Write out the lines below again, replacing every "scientific name" with "Latin name" and leaving everything else the same.

start Entries

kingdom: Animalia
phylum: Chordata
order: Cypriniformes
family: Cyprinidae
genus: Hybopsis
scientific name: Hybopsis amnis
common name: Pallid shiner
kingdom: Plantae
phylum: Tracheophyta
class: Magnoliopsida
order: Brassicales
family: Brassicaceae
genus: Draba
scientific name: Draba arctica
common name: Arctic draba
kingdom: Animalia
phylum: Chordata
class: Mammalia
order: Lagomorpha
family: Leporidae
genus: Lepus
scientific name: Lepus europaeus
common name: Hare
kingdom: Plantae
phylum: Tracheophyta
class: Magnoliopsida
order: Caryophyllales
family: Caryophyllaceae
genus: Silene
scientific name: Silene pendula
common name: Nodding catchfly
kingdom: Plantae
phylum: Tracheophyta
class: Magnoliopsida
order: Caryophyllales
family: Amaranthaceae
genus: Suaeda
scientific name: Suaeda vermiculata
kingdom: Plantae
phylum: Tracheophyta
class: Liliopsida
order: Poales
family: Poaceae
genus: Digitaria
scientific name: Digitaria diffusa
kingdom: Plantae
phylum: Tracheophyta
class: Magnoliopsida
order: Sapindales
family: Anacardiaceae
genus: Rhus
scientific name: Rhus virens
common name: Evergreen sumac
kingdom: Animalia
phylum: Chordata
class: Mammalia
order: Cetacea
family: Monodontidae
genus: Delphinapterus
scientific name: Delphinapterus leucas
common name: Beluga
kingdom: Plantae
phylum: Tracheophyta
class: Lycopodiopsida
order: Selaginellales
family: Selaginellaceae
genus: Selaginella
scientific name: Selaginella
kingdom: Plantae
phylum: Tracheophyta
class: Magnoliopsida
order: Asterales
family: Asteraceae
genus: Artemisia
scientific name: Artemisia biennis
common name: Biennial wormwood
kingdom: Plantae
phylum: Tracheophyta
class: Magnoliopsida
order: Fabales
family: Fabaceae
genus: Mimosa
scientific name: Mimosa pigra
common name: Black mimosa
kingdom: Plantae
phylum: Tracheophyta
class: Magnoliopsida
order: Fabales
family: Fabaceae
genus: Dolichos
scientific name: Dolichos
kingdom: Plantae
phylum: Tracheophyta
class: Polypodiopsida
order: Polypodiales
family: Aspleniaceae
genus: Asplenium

end Entries

--- Written response ---
kingdom: Animalia
phylum: Chordata
order: Cypriniformes
family: Cyprinidae
genus: Hybopsis
Latin name: Hybopsis amnis
common name: Pallid shiner
kingdom: Plantae
phylum: Tracheophyta
class: Magnoliopsida
order: Brassicales
family: Brassicaceae
genus: Draba
Latin name: Draba arctica
common name: Arctic draba
kingdom: Animalia
phylum: Chordata
class: Mammalia
order: Lagomorpha
family: Leporidae
genus: Lepus
Latin name: Lepus europaeus
common name: Hare
kingdom: Plantae
phylum: Tracheophyta
class: Magnoliopsida
order: Caryophyllales
family: Caryophyllaceae
genus: Silene
Latin name: Silene pendula
common name: Nodding catchfly
kingdom: Plantae
phylum: Tracheophyta
class: Magnoliopsida
order: Caryophyllales
family: Amaranthaceae
genus: Suaeda
Latin name: Suaeda vermiculata
kingdom: Plantae
phylum: Tracheophyta
class: Liliopsida
order: Poales
family: Poaceae
genus: Digitaria
Latin name: Digitaria diffusa
kingdom: Plantae
phylum: Tracheophyta
class: Magnoliopsida
order: Sapindales
family: Anacardiaceae
genus: Rhus
Latin name: Rhus virens
common name: Evergreen sumac
kingdom: Animalia
phylum: Chordata
class: Mammalia
order: Cetacea
family: Monodontidae
genus: Delphinapterus
Latin name: Delphinapterus leucas
common name: Beluga
kingdom: Plantae
phylum: Tracheophyta
class: Lycopodiopsida
order: Selaginellales
family: Selaginellaceae
genus: Selaginella
Latin name: Selaginella
kingdom: Plantae
phylum: Tracheophyta
class: Magnoliopsida
order: Asterales
family: Asteraceae
genus: Artemisia
Latin name: Artemisia biennis
common name: Biennial wormwood
kingdom: Plantae
phylum: Tracheophyta
class: Magnoliopsida
order: Fabales
family: Fabaceae
genus: Mimosa
Latin name: Mimosa pigra
common name: Black mimosa
kingdom: Plantae
phylum: Tracheophyta
class: Magnoliopsida
order: Fabales
family: Fabaceae
genus: Dolichos
Latin name: Dolichos
kingdom: Plantae
phylum: Tracheophyta
class: Polypodiopsida
order: Polypodiales
family: Aspleniaceae
genus: Asplenium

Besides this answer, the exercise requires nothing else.